A few nights before he had gotten out of bed in the wee hours of the morning and “couldn’t find anyone.”

“We were all sleeping, Dad,” I told him.

“I suppose so,” he said dubiously. “But it was the darnedest thing. The whole house was quiet. And it was dark. And I couldn’t find my room again. So I slept on the couch.”

In a later telling, he slept on the chair. Couch .. chair.. makes no difference to me. It wasn’t his bed and that bothered me.

So last night I heard him up and came right down.

He was holding his head and grimacing. “This is terrible,” he said, obviously in a great deal of pain.

“I think we need to go to the emergency room,” I told him, and he agreed.

The ER turned out to be a wash. Blood work, CT scan, x-ray all came back with the same answer. Nothing was amiss.

The waves of pain continued.
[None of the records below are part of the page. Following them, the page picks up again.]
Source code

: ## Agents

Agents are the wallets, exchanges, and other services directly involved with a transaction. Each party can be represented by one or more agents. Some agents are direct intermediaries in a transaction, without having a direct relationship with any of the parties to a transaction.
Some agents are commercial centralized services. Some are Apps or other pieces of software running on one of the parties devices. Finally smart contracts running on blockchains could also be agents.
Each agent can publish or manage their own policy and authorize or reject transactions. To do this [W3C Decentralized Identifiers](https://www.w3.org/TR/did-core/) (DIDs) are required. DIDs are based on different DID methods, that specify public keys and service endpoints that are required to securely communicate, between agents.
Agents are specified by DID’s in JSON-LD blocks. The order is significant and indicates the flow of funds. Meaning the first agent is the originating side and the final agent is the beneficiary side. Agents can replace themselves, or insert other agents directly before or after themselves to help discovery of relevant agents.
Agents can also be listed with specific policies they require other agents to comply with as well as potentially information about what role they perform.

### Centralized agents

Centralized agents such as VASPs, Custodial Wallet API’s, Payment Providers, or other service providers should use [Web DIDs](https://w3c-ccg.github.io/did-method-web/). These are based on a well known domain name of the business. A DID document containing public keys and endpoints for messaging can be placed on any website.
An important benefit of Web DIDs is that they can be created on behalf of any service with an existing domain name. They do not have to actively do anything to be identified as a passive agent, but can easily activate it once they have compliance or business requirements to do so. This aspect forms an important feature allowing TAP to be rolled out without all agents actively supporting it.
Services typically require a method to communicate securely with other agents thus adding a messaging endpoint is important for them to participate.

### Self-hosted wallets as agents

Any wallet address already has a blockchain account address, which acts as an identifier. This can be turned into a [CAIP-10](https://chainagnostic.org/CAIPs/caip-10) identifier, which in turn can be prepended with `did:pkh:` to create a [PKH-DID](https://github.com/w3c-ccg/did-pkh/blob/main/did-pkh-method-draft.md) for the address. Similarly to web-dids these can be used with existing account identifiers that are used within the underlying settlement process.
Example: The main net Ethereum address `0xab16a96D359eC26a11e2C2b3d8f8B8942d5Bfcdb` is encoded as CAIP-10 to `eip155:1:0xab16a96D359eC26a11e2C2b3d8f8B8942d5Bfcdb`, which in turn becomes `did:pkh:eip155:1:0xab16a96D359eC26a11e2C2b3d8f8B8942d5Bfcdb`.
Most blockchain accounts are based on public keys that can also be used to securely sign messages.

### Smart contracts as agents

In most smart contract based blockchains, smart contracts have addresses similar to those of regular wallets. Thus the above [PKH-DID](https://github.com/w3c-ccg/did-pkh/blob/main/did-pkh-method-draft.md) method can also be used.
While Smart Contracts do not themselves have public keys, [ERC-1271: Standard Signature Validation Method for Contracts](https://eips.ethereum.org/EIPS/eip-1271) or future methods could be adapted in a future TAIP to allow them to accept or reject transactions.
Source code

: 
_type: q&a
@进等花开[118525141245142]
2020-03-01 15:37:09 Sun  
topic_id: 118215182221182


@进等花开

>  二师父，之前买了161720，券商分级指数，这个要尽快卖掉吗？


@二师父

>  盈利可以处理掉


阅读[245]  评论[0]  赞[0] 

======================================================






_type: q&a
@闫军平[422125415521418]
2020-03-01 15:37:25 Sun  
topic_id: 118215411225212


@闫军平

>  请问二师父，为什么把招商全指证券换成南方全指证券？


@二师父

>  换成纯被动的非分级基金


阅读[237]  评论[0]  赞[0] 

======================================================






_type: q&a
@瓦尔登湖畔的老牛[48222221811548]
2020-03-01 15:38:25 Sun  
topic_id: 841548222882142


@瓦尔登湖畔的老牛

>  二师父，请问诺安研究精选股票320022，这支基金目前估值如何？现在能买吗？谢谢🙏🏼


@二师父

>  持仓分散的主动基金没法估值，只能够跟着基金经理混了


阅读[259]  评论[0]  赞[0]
I watched him grimace and grab the rails of the bed as he rode out the pain.

The doctor came in to talk to him about discharge during one of the respites and my father said, “If you just wait a minute, it will happen again.” Like the doctor was going to see something new if he was there during the pain.

“It’s a mystery to me,” the doctor confessed. “I believe you, but I can’t find a medical cause for the pain. I think you need to call your neurosurgeon in the morning.”

My father had recently had neurosurgery. That made sense.

The ER gave him hydrocodone and sent him home.

At 2 AM.

I got him back to bed and went back to bed myself.

But morning — which is my time of day — came around much too quickly and the words of the devotion book didn’t make sense.

“‘The giving of thanks maketh entreaty?’ Are my thanks a prayer?” I asked God.

How can I thank Him for a fruitless midnight visit to the ER?

I tried.

“Thank you, Lord, that I could sit with my father in the Emergency Room last night. Thank you that I could be his eyes and ears (because he had forgotten his glasses and hearing aids). Thank you for the time to study his face while he rested, and that he has his mother’s nose (a strange observation, I know). Thank you that we live so close to the hospital. Thank you for the staff. Thank you for humor and laughter. Thank you for sickness and the opportunity to care for those we love. Thank you for my father, and my husband, and my children…”

And the thanksgiving felt like a floodgate opened.

Did it make entreaty? I don’t know.

But it answered the unspoken prayer of my heart for rest on a weary day.